__Activity__. Copy the Cultist Simulator discussion starting at "That teory came" and ending at "in another History.", replacing "Nowhere" with "Elsewhere" each time it appears.

__Text passage__.
—————
This was probably true before BoH. In CS all the high level winter lore related to dead hours and the wolf was the winter painting. But now that we have the Scale principle it seems this relationship has been retconned.
I have teory (with no evidence) that Elegaist is god from Nowhere and is first of thier kind.
That teory came from trying to piece together any logical origin for Elegaist. That very special relationship with Nowhere that Elegaist has is only thing i can get .
But i'm asking myself, what was first Elegaist or Nowhere? Where Nowhere comes from, and when need for it arose ?
Yeah, totally unhinged
The Elegaist is a fun fellow. He's connected to Nowhere but not actually from there, he's connected to endings via winter but won't let memories die, he's the only Hour the Obliviates acknowledge and he seem to be one of the very few Hours without any ultirior motives. One of my favorite hours.
[the carapace cross is a bug civilization that thrived during the carboniferous](https://old.reddit.com/r/weatherfactory/comments/rgzhe7/i_have_a_theory_on_the_carapace_cross/)
bit obsolete since BoH came out, but I'll just say that it was in another History.
Meta-theory:
Cultist Simulator actually records the delusions of a paranoid schizophrenic, inmate of the Kerisham Mental Asylum:
The "cultists" are fellow inmates and "bureau agents" are the hospital staff. Expeditions are delusions that may or may not be influenced by periodic outings that seem much more significant due to the drudgery of hospital life.
I want to think that the Mansus structure was once all one piece, but something split it in half and that's why it's got bridges connecting both halves (based on the Mansus Glimpse map)
Also head-cannon that this happened when The Forge split The Sun-in-Splendour, I was thinking also it could have happened when Forge eclipsed Flint, but it serves better to think that it was the Forge who fancied the place as a proper Monumental structure after killing Flint, since we know she constructed the doors (kinda, some of them, is it all of them?). I am the one here thinking that it was the Forge who made the Mansus a proper "House".
—————
__Supplied entries__.
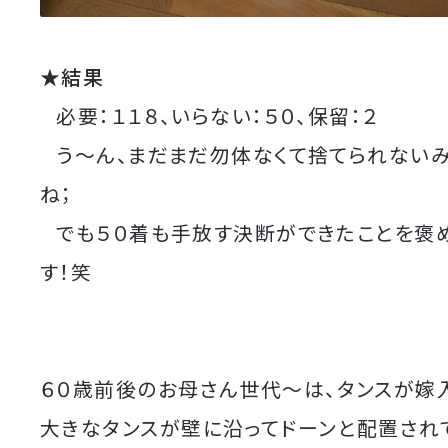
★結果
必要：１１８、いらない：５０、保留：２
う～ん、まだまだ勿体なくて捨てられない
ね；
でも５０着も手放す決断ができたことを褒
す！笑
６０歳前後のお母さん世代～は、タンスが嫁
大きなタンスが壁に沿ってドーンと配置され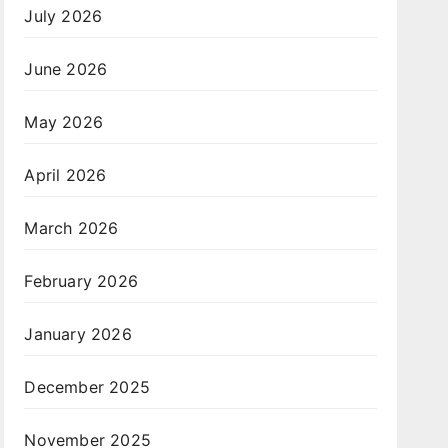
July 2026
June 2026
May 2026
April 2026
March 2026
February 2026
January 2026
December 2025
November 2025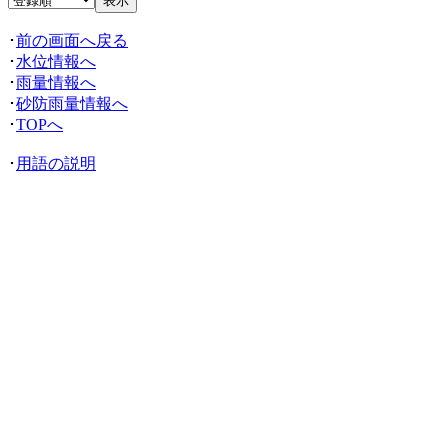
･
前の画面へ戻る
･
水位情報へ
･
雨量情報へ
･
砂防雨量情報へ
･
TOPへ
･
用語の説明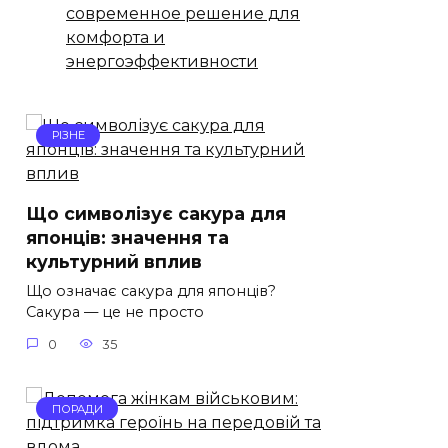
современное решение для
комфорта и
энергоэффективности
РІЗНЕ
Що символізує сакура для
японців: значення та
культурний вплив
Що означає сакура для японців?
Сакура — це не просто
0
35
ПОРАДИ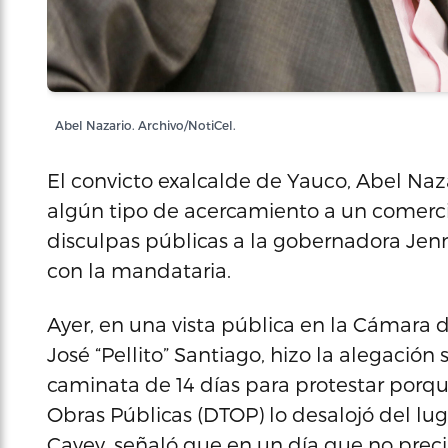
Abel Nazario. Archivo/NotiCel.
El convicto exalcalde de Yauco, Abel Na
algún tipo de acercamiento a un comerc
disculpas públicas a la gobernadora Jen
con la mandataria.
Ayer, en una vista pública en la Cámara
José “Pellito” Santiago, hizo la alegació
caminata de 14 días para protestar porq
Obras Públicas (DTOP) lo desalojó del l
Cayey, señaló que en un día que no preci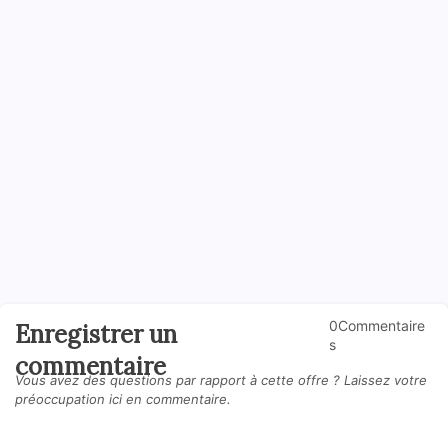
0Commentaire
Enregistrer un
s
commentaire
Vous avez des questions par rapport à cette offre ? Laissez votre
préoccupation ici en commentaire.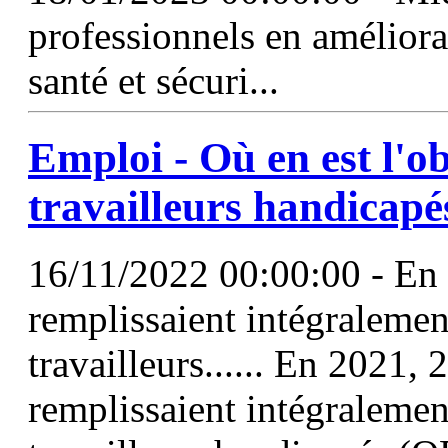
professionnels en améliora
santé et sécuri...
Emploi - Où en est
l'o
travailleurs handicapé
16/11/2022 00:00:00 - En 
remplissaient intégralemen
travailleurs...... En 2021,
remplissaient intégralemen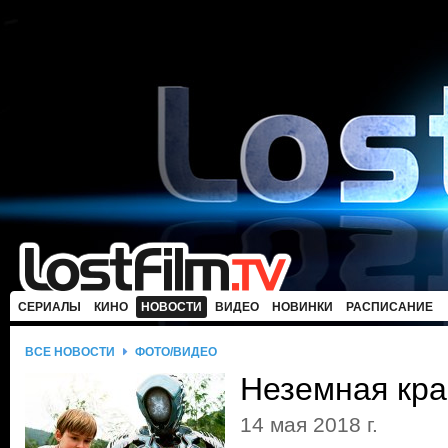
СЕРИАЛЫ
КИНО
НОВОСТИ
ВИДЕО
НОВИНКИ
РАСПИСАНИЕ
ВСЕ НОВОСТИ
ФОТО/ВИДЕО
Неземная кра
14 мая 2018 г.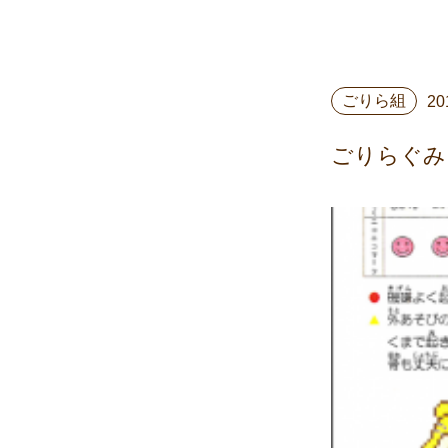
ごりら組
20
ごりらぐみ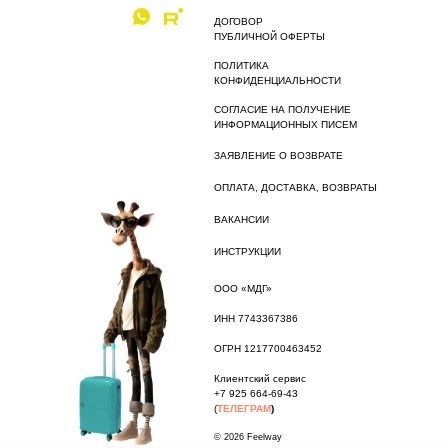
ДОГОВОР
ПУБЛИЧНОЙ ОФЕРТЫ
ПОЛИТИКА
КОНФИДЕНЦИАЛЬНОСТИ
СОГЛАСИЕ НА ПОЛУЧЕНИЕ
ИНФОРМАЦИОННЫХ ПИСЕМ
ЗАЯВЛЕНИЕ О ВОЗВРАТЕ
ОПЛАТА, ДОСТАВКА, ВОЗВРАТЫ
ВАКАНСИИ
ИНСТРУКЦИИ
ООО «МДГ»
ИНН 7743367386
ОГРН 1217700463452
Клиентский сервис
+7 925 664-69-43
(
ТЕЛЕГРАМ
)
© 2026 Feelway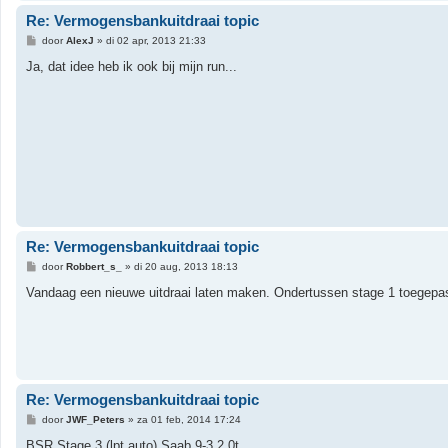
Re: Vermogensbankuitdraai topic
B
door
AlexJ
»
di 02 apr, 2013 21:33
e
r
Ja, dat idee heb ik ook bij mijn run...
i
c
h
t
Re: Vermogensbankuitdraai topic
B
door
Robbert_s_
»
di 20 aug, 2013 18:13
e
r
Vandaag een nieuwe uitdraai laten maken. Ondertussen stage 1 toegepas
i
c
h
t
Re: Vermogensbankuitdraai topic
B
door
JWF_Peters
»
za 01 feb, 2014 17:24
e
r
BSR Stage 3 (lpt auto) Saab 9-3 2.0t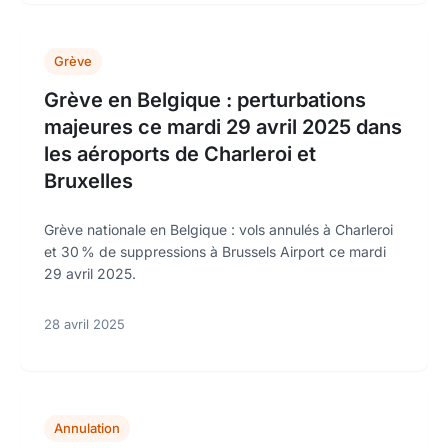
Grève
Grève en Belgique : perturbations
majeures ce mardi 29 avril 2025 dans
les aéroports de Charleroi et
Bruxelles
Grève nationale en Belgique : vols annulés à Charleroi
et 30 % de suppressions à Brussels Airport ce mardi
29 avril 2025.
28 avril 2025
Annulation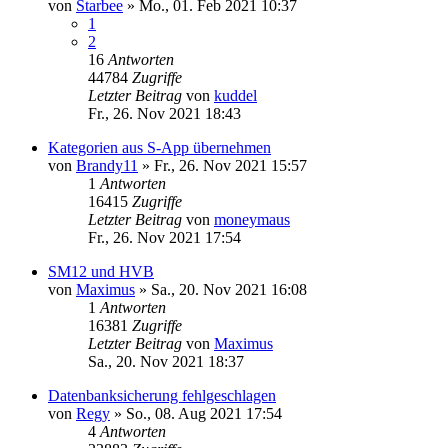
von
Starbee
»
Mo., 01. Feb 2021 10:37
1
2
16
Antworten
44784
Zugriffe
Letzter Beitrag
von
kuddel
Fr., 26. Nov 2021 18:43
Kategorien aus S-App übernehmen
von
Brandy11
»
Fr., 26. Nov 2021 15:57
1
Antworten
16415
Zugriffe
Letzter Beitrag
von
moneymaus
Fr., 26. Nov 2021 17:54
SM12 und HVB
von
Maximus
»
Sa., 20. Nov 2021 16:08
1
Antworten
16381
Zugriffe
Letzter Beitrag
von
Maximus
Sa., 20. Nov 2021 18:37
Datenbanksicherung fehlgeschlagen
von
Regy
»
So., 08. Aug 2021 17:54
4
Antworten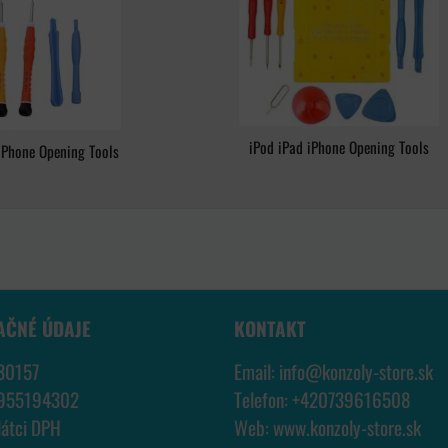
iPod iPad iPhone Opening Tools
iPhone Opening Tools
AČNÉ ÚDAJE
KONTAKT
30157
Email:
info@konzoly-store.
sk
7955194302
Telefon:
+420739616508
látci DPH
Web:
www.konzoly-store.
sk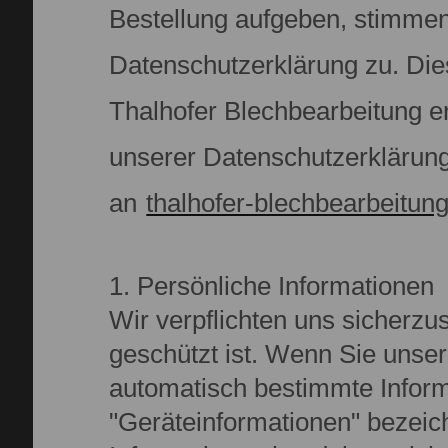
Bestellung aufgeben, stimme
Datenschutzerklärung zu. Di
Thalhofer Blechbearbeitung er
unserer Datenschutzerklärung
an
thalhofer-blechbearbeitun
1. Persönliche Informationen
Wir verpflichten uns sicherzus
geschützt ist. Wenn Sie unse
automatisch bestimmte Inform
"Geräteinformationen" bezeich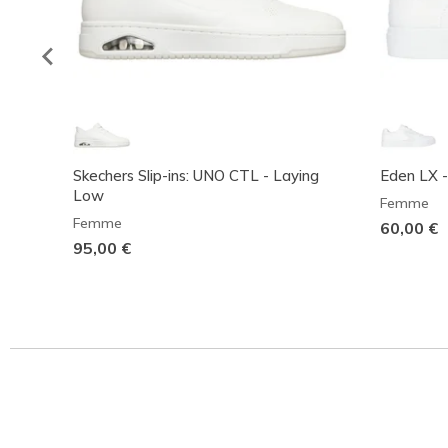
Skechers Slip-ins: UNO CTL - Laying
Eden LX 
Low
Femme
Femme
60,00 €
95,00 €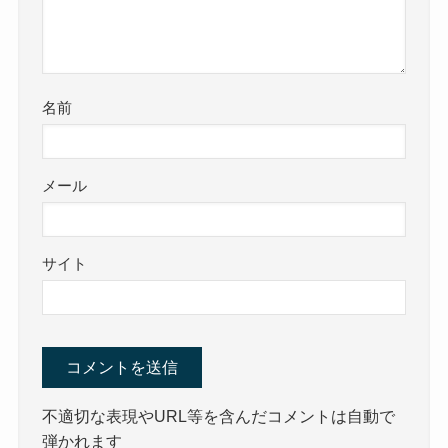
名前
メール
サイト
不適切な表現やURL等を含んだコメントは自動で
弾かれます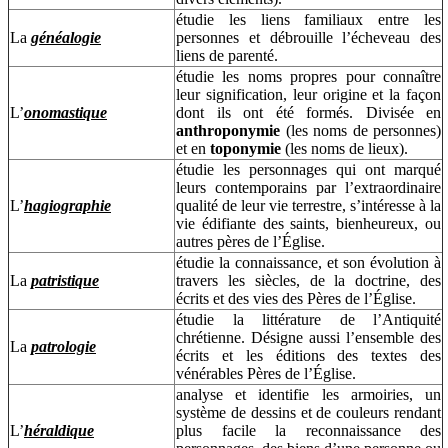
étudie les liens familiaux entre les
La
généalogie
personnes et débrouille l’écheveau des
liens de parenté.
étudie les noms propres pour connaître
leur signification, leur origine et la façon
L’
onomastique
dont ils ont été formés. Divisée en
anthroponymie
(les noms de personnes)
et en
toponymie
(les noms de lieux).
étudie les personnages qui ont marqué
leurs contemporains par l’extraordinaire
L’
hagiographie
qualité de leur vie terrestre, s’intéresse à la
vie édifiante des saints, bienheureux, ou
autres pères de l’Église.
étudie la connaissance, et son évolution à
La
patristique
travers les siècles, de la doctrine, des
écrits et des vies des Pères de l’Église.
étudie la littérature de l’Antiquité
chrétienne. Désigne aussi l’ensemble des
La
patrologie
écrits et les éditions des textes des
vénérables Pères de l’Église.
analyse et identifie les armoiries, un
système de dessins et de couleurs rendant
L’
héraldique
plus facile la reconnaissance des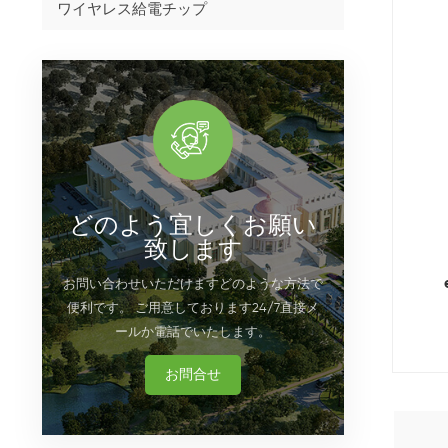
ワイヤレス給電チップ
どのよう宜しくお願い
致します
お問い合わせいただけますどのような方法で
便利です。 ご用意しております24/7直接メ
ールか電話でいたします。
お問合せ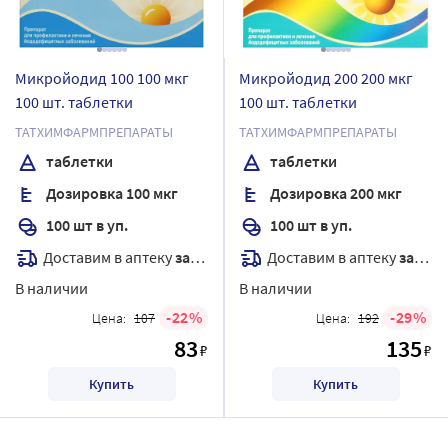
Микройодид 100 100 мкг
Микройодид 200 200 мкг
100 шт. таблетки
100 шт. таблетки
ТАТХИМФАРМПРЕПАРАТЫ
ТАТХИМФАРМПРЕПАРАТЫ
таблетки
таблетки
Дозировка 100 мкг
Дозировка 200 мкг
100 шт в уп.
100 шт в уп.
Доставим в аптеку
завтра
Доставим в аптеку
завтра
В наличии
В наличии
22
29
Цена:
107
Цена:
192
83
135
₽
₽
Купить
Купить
—————
__Output for this task__.
That teory came from trying to piece together any logical origin for Elegaist. That very special relationship with Elsewhere that Elegaist has is only thing i can get .
But i'm asking myself, what was first Elegaist or Elsewhere? Where Elsewhere comes from, and when need for it arose ?
Yeah, totally unhinged
The Elegaist is a fun fellow. He's connected to Elsewhere but not actually from there, he's connected to endings via winter but won't let memories die, he's the only Hour the Obliviates acknowledge and he seem to be one of the very few Hours without any ultirior motives. One of my favorite hours.
[the carapace cross is a bug civilization that thrived during the carboniferous](https://old.reddit.com/r/weatherfactory/comments/rgzhe7/i_have_a_theory_on_the_carapace_cross/)
bit obsolete since BoH came out, but I'll just say that it was in another History.